Following oral administration of vitamin B12 doses less than 3 mcg, peak plasma concentrations are not reached for 8-12 hours because the vitamin is transiently retained in the wall of the lower ileum. Normal serum vitamin B12 concentrations have been reported to range from 200-900 pg/mL, with a mean normal plasma concentration of 450 pg/mL. In general, serum vitamin B12 concentrations less than 200 pg/mL indicate vitamin B12 deficiency and concentrations less than 100 pg/mL usually result in megaloblastic anemia and/or neurologic damage.

In healthy individuals and in vitamin B12-deficient patients, IM administration of hydroxocobalamin produces a more sustained rise in serum cobalamin concentration and less short-term urinary excretion of cobalamin than does a similar dose of cyanocobalamin. Hydroxocobalamin is absorbed more slowly from the site of injection than is cyanocobalamin and there is some evidence that liver uptake of hydroxocobalamin may be greater than that of cyanocobalamin. It is believed that the increased retention of hydroxocobalamin compared with that of cyanocobalamin results from the greater affinity of hydroxocobalamin for both specific and nonspecific binding proteins in blood and tissues, as well as to its slower absorption from the injection site.

Following intranasal administration of cyanocobalamin, peak serum concentrations of vitamin B12 are attained within 1.25-1.9 hours and average 758 pg/mL. Systemic bioavailability of cyanocobalamin nasal spray reportedly is about 6.1% of that attained with IM administration of the vitamin.

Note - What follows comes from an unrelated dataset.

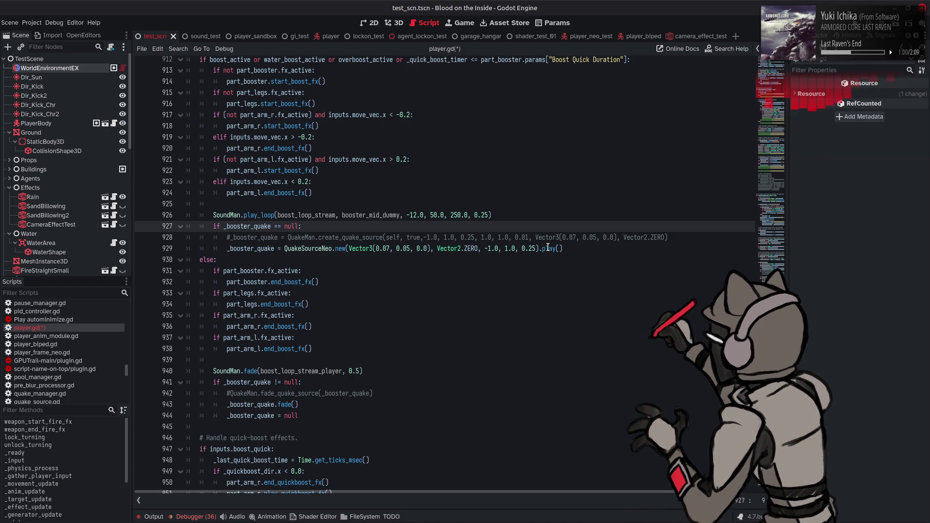
{"action": "mouse_move", "coordinate": [548, 247]}
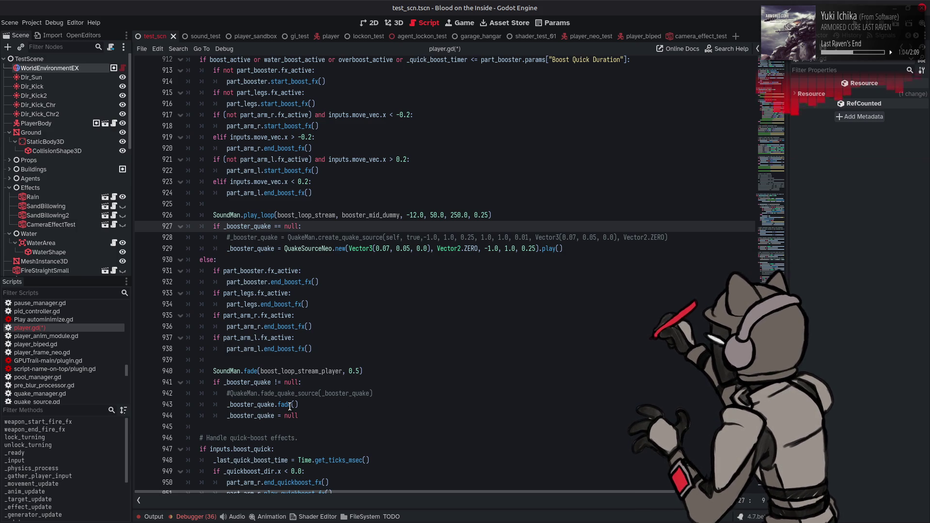
{"action": "mouse_move", "coordinate": [289, 406]}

In the intestinal mucosal cell, vitamin B12 is released from the vitamin B12-IF complex and becomes rapidly bound to plasma proteins in the blood, mainly to a specific β-globulin transport protein, transcobalamin II. Lesser amounts are bound to the storage protein transcobalamin I (an α-glycoprotein) and to transcobalamin III (an inter-α-glycoprotein); a small amount (1-10%) may be free or very loosely bound. Blood concentrations of transcobalamin II recede after vitamin B12 is absorbed. In the fasting state, the majority of circulating vitamin B12 is bound to transcobalamin I.

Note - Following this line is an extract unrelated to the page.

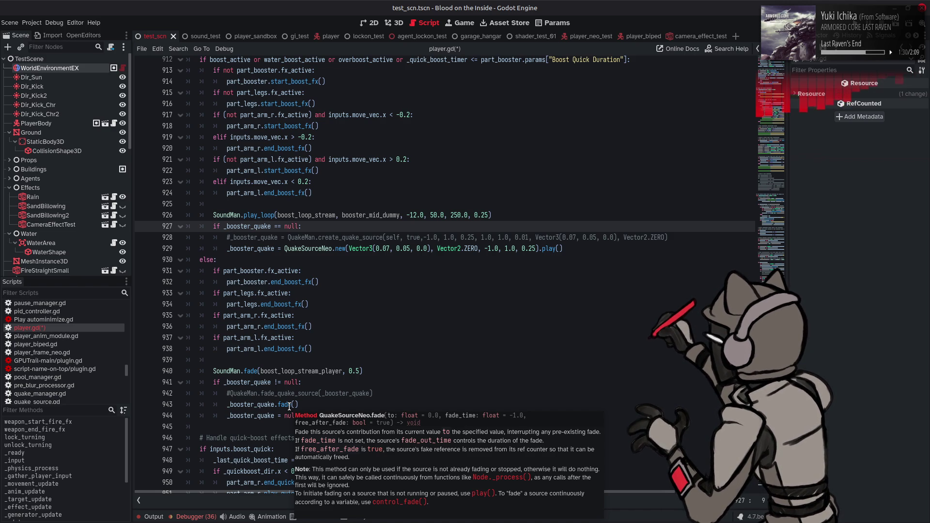
Save player.gd, check QuakeSourceNeo.new's _init signature, and scroll the Scripts list
{"action": "key", "text": "ctrl+s"}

Vitamin B12 is distributed into the liver, bone marrow, and other tissues, including the placenta. At birth, the blood concentration of vitamin B12 in neonates is 3-5 times that in the mother. Vitamin B12 is distributed into the milk of nursing women in concentrations that approximate the maternal blood vitamin B12 concentration. Total body stores of vitamin B12 in healthy individuals are estimated to range from 1-11 mg, with an average of 5 mg; 50-90% is stored in the liver. Vitamin B12 is believed to be converted to coenzyme form in the liver and is probably stored in tissues in this form.


The daily turnover rate of vitamin B12 is 0.05-0.2% of total body stores, and may range from 0.4-8 mcg, depending on the size of the storage pool. In healthy individuals receiving only dietary vitamin B12, about 3-8 mcg of the vitamin is secreted into the GI tract daily, mainly via bile, with all but about 1 mcg being reabsorbed; less than 0.25 mcg of the vitamin is usually excreted in urine daily. When vitamin B12 is administered in amounts which exceed the binding capacity of plasma, liver, and other tissues, it is free in the blood and available for urinary excretion. Although about 80-90% of an initial injected dose up to 50 mcg is retained by the body, with higher doses, the percent retained decreases rapidly and is subject to individual variation. Following IV or IM administration of 0.1-1 mg of cyanocobalamin, 50-90% of the dose may be excreted in urine by glomerular filtration within 48 hours, with the major portion being excreted in the first 8 hours. Cyanocobalamin is excreted much more rapidly after IV than after IM injection. Within 72 hours after IM injection of 0.5-1 mg of hydroxocobalamin, 16-66% of the dose may be excreted in urine. The major portion is excreted within the first 24 hours. Approximately 10-15 mcg of vitamin B12 is synthesized daily by bacteria in the large intestine but is excreted in feces without being absorbed.